For the record, WI lost 1,300 jobs last month

[Updated with corrected number in headline]

Are employers stampeding to Wisconsin, where billboards at the borders say the state is "open for business," it's still legal to pay workers only $7.25 per hour, business and upper-income bracket taxes have been cut, environmental regulations long-claimed to discourage development have been weakened, wage-depressing laws like 'right-to-work' are on the books, and top officials have promised and predicted for years that job growth would take off like a rocket?

Nope. Official data from September show a net monthly loss of 1,300 private-sector jobs.

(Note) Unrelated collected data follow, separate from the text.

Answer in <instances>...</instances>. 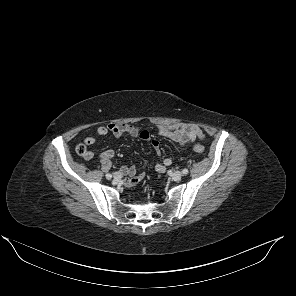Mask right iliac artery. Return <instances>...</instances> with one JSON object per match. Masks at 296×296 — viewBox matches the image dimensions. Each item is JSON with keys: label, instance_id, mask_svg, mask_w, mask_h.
Instances as JSON below:
<instances>
[{"label": "right iliac artery", "instance_id": "82829eb1", "mask_svg": "<svg viewBox=\"0 0 296 296\" xmlns=\"http://www.w3.org/2000/svg\"><path fill=\"white\" fill-rule=\"evenodd\" d=\"M106 178L107 179H111L112 178V174H110V173L106 174Z\"/></svg>", "mask_w": 296, "mask_h": 296}]
</instances>
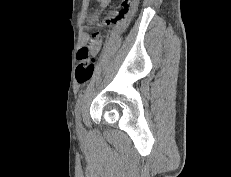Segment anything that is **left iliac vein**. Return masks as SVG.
Segmentation results:
<instances>
[{"label": "left iliac vein", "instance_id": "obj_1", "mask_svg": "<svg viewBox=\"0 0 231 177\" xmlns=\"http://www.w3.org/2000/svg\"><path fill=\"white\" fill-rule=\"evenodd\" d=\"M79 127H80V128H82V125H81V123H79Z\"/></svg>", "mask_w": 231, "mask_h": 177}]
</instances>
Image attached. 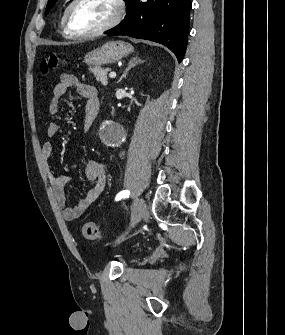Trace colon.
<instances>
[{"label": "colon", "mask_w": 285, "mask_h": 335, "mask_svg": "<svg viewBox=\"0 0 285 335\" xmlns=\"http://www.w3.org/2000/svg\"><path fill=\"white\" fill-rule=\"evenodd\" d=\"M62 65L63 59L56 53H50L42 59L40 71L42 74L46 75L51 71L61 68ZM82 234L89 240H97L101 236L99 227L93 222H86L82 226Z\"/></svg>", "instance_id": "1"}]
</instances>
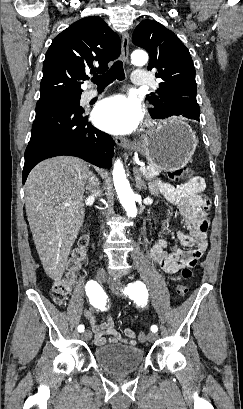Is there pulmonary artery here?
Masks as SVG:
<instances>
[{"instance_id":"pulmonary-artery-1","label":"pulmonary artery","mask_w":243,"mask_h":409,"mask_svg":"<svg viewBox=\"0 0 243 409\" xmlns=\"http://www.w3.org/2000/svg\"><path fill=\"white\" fill-rule=\"evenodd\" d=\"M132 83L136 86H146L148 84L147 73L142 70H135L132 74ZM97 94L96 90H88L83 94V99L89 101Z\"/></svg>"}]
</instances>
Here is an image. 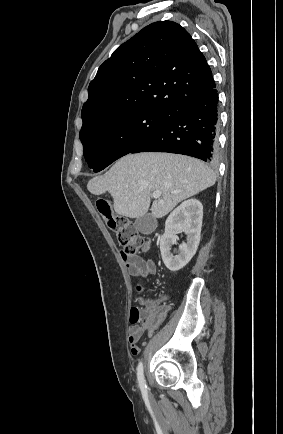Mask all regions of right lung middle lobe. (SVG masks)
Returning a JSON list of instances; mask_svg holds the SVG:
<instances>
[{
    "label": "right lung middle lobe",
    "mask_w": 283,
    "mask_h": 434,
    "mask_svg": "<svg viewBox=\"0 0 283 434\" xmlns=\"http://www.w3.org/2000/svg\"><path fill=\"white\" fill-rule=\"evenodd\" d=\"M169 113L138 110L126 112L80 131L83 154L95 172L130 153L160 127Z\"/></svg>",
    "instance_id": "obj_1"
}]
</instances>
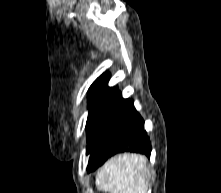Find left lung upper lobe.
I'll list each match as a JSON object with an SVG mask.
<instances>
[{
    "mask_svg": "<svg viewBox=\"0 0 221 193\" xmlns=\"http://www.w3.org/2000/svg\"><path fill=\"white\" fill-rule=\"evenodd\" d=\"M109 75L100 76L89 89V114L86 123L87 149L90 154L108 126V112L115 101L118 88H110Z\"/></svg>",
    "mask_w": 221,
    "mask_h": 193,
    "instance_id": "left-lung-upper-lobe-1",
    "label": "left lung upper lobe"
}]
</instances>
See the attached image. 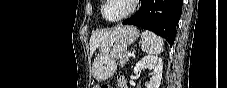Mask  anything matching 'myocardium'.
<instances>
[{"instance_id":"1","label":"myocardium","mask_w":227,"mask_h":88,"mask_svg":"<svg viewBox=\"0 0 227 88\" xmlns=\"http://www.w3.org/2000/svg\"><path fill=\"white\" fill-rule=\"evenodd\" d=\"M114 1H117V0H104L102 3L101 9H100L103 19L109 23H116V22L122 21L125 18H127L128 16H130L134 12V10L136 8V4L138 3V0H122L126 5L125 12L118 17L108 18L105 14V8Z\"/></svg>"}]
</instances>
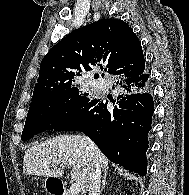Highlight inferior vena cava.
I'll return each instance as SVG.
<instances>
[{
    "label": "inferior vena cava",
    "instance_id": "602c4592",
    "mask_svg": "<svg viewBox=\"0 0 189 195\" xmlns=\"http://www.w3.org/2000/svg\"><path fill=\"white\" fill-rule=\"evenodd\" d=\"M90 142V145L93 146V142ZM100 182H101V167L98 162H96L93 166V169L89 178V187L88 192L89 195H100Z\"/></svg>",
    "mask_w": 189,
    "mask_h": 195
}]
</instances>
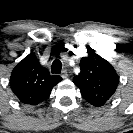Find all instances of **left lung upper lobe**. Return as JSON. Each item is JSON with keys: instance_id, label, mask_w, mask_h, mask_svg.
<instances>
[{"instance_id": "obj_1", "label": "left lung upper lobe", "mask_w": 133, "mask_h": 133, "mask_svg": "<svg viewBox=\"0 0 133 133\" xmlns=\"http://www.w3.org/2000/svg\"><path fill=\"white\" fill-rule=\"evenodd\" d=\"M80 61L81 72L73 78L82 96L92 105L103 106L114 94L119 77L113 66L88 48Z\"/></svg>"}]
</instances>
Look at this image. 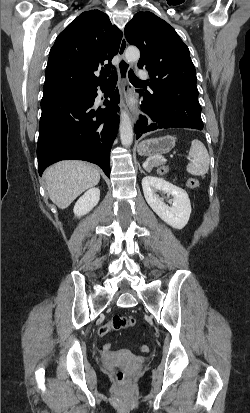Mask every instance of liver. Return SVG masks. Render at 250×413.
I'll return each mask as SVG.
<instances>
[{
    "instance_id": "liver-1",
    "label": "liver",
    "mask_w": 250,
    "mask_h": 413,
    "mask_svg": "<svg viewBox=\"0 0 250 413\" xmlns=\"http://www.w3.org/2000/svg\"><path fill=\"white\" fill-rule=\"evenodd\" d=\"M44 179L51 201L65 209L85 190L97 185L100 174L91 164L67 160L50 166Z\"/></svg>"
}]
</instances>
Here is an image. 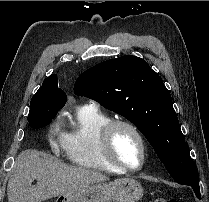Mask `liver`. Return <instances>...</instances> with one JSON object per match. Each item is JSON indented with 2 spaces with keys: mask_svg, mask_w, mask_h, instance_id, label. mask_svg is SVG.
<instances>
[{
  "mask_svg": "<svg viewBox=\"0 0 209 202\" xmlns=\"http://www.w3.org/2000/svg\"><path fill=\"white\" fill-rule=\"evenodd\" d=\"M108 179L100 172L66 165L46 153L25 150L16 158L10 175L8 201L42 202ZM34 180L36 185H32Z\"/></svg>",
  "mask_w": 209,
  "mask_h": 202,
  "instance_id": "liver-1",
  "label": "liver"
}]
</instances>
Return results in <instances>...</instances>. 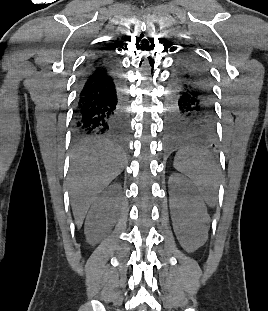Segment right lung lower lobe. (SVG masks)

Sure - - it's just a snapshot, but who would claim the focus is sharp?

2 comments:

Sue said...

People like the Koch Brothers and Diane Hendricks got what they ordered. They must not have understood that they had any responsibility in the transaction other than writing a check and making a purchase.

Anonymous said...

Walker will point to the supposed 100,000 job listings on the WISC Job Center website and argue that we don't have a jobs problem but we have a skills problem. If these jobs paid anything Wisconsin would be invaded by out of state people with the skills needed. But Wisconsin is losing people not gaining people. If companies were desperate to fill these jobs they would offer incentives or training opportunities to attract people. These 100,000 jobs must mostly be of such low pay that full time work doesn't allow people to house and feed their families. Walker and the Republicans have destroyed our economy and the education needed to provide skills to grow the economy. In their destructive rage they have taken the environment down and in so doing killed green energy industries and their potential jobs. They've attacked biotech research and the associated jobs and turned back federal funds for light and high speed rail and all of those jobs. Any industry that pays a living wage they have refused to promote and in fact have made it harder for those innovative industries to even exist in Wisconsin. They have driven Wisconsin off a cliff and make no apologies!